Task 2: Analyze a long document and extract structured data. Fed both a 50-page PDF (as text) and asked for a structured JSON summary. Both handled it well. DeepSeek was slightly faster. MiMo’s output was more consistently formatted — fewer cases where it deviated from the schema I specified.

Task 3: Multi-step research task. Asked both to find information across multiple provided documents, cross-reference claims, and produce a report with citations. This is where MiMo pulled ahead clearly. It maintained the thread across all steps and produced a coherent report. DeepSeek’s report had some contradictions between sections, suggesting it lost track of earlier findings.

Task 4: Simple code generation. Asked both to write a React component with TypeScript. Virtually identical quality. For straightforward single-step tasks, there’s no meaningful difference.

The pattern: for simple tasks, save money and use DeepSeek. For complex multi-step work, MiMo-V2-Pro is worth the premium.

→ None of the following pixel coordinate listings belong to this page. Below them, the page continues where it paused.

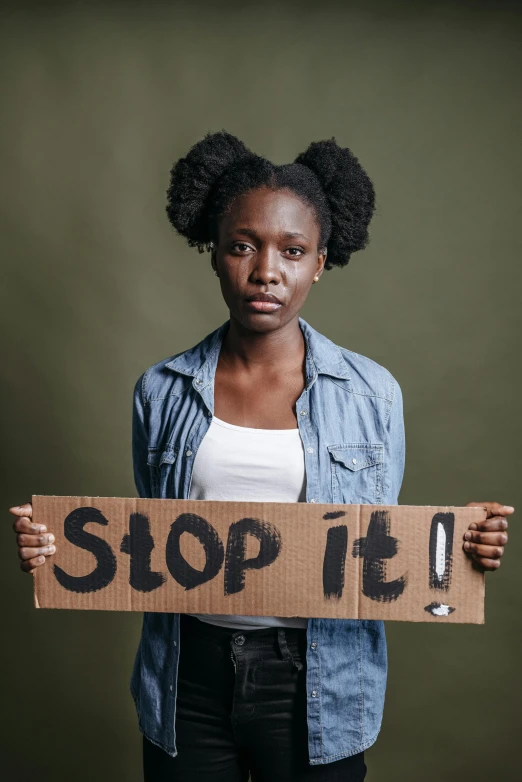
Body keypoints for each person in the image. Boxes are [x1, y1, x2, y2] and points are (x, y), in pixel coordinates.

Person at [10, 132, 514, 781]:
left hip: (318, 680)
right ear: (215, 255)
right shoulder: (160, 392)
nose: (266, 270)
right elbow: (147, 537)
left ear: (319, 263)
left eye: (292, 251)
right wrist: (62, 551)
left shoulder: (372, 396)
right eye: (243, 246)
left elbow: (374, 546)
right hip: (187, 678)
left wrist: (452, 548)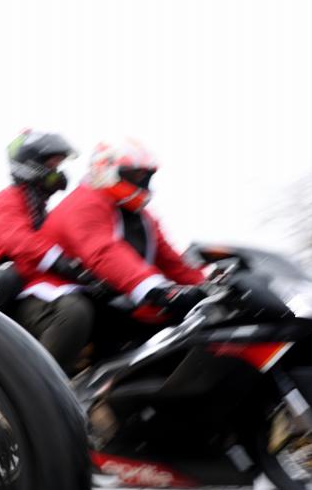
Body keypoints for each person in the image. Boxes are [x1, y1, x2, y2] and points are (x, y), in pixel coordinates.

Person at [27, 139, 205, 365]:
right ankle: (40, 393)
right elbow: (104, 251)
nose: (142, 182)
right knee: (74, 314)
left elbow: (173, 262)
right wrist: (156, 289)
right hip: (48, 296)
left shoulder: (142, 216)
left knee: (173, 323)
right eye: (135, 175)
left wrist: (208, 286)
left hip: (102, 299)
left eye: (145, 177)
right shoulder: (84, 201)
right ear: (106, 169)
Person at [0, 130, 95, 367]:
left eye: (59, 165)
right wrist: (64, 263)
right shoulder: (8, 199)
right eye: (52, 164)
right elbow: (22, 244)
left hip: (1, 288)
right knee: (10, 276)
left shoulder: (37, 208)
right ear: (32, 164)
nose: (58, 172)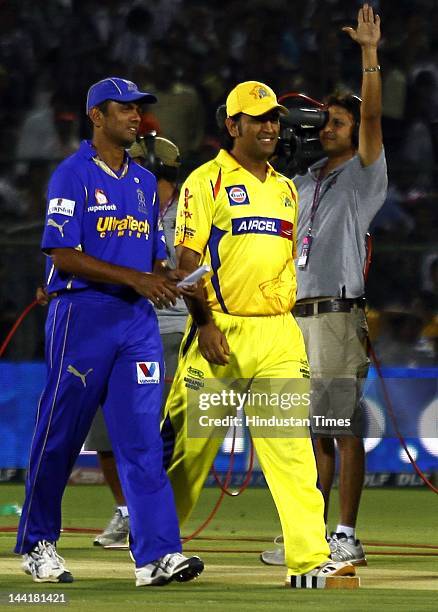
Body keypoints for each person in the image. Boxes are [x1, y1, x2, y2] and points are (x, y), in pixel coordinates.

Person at [163, 79, 356, 587]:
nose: (271, 127)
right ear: (233, 126)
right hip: (219, 336)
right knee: (190, 453)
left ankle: (309, 561)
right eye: (258, 119)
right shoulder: (205, 182)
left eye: (274, 118)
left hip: (276, 336)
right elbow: (186, 262)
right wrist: (204, 324)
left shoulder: (286, 188)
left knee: (292, 449)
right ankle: (157, 549)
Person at [14, 77, 204, 587]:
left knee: (142, 440)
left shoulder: (143, 182)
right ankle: (37, 543)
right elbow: (62, 254)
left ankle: (156, 556)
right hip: (83, 317)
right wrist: (138, 279)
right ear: (97, 115)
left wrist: (169, 278)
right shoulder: (70, 175)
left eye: (139, 110)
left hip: (137, 323)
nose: (136, 117)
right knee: (60, 435)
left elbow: (151, 258)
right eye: (125, 109)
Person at [261, 4, 387, 567]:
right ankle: (309, 532)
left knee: (341, 426)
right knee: (309, 433)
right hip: (294, 317)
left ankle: (345, 533)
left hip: (337, 314)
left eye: (334, 123)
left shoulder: (364, 176)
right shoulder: (302, 180)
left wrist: (368, 55)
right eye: (324, 123)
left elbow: (371, 124)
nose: (324, 129)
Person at [87, 135, 188, 548]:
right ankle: (126, 512)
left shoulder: (191, 212)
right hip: (119, 323)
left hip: (172, 331)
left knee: (158, 433)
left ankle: (158, 516)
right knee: (104, 431)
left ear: (168, 179)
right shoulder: (117, 204)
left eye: (151, 172)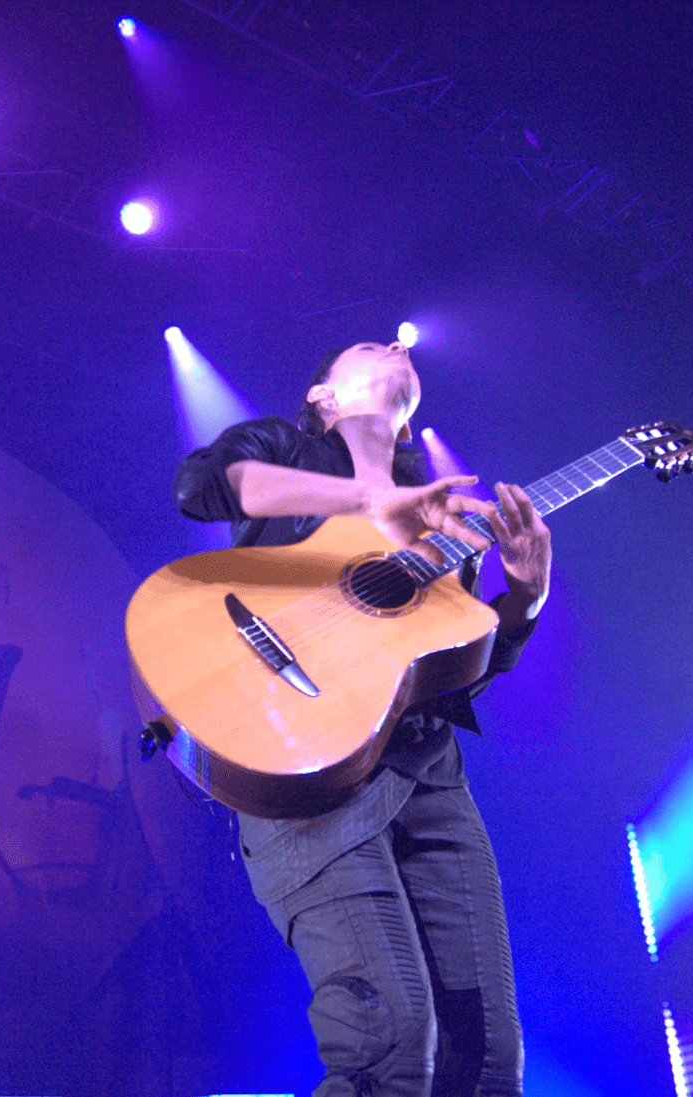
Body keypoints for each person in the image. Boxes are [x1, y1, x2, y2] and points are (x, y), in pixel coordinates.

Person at [172, 340, 552, 1095]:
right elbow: (202, 486)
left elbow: (446, 676)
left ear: (410, 428)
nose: (395, 343)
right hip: (304, 763)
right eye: (369, 346)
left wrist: (523, 603)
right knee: (391, 1037)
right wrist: (364, 502)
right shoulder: (287, 447)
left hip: (426, 773)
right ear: (324, 399)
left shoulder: (445, 525)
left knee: (488, 1054)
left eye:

Pricing breakdown for real workloads

Let’s say you’re running 1,000 API calls per day, averaging 2K input tokens and 1K output tokens per call:

MiMo-V2-ProDeepSeek V3.2
Daily input cost$2.00$0.56
Daily output cost$3.00$1.10
Daily total$5.00$1.66
Monthly total$150$50

MiMo costs 3x more. The question is whether the quality improvement on complex tasks saves you enough in human review time and error correction to justify the difference. For agent pipelines where failures are expensive, I’d say yes. For batch processing simple tasks, DeepSeek all day.

Which one should you use?

Pick MiMo-V2-Pro if you’re building:

  • Autonomous AI agents that execute multi-step tasks
  • Pipelines that need long context (>128K tokens)
  • Complex coding workflows with multiple file dependencies
  • Research or analysis systems that chain multiple reasoning steps

Pick DeepSeek V3.2 if you’re building:

  • High-volume, cost-sensitive applications
  • General-purpose chat or Q&A systems
  • Anything that needs vision/image understanding
  • Systems where you need open weights (privacy, fine-tuning, self-hosting)
  • Simple-to-medium complexity tasks at scale

Or use both: Route complex agent tasks to MiMo-V2-Pro and everything else to DeepSeek V3.2. That’s probably the smartest play — you get the best of both worlds and keep costs down.

The bigger picture

MiMo-V2-Pro and DeepSeek V3.2 represent two different strategies in the Chinese AI ecosystem. DeepSeek went open source and ultra-cheap, building massive adoption through accessibility. Xiaomi went closed and premium (by Chinese standards), betting that agent-specific optimization is worth a price premium.

Both strategies are working. And both are putting serious pressure on Western model pricing. When you can get near-frontier agent performance for $1/$3 per million tokens, the $5/$25 that Anthropic charges for Opus starts looking steep.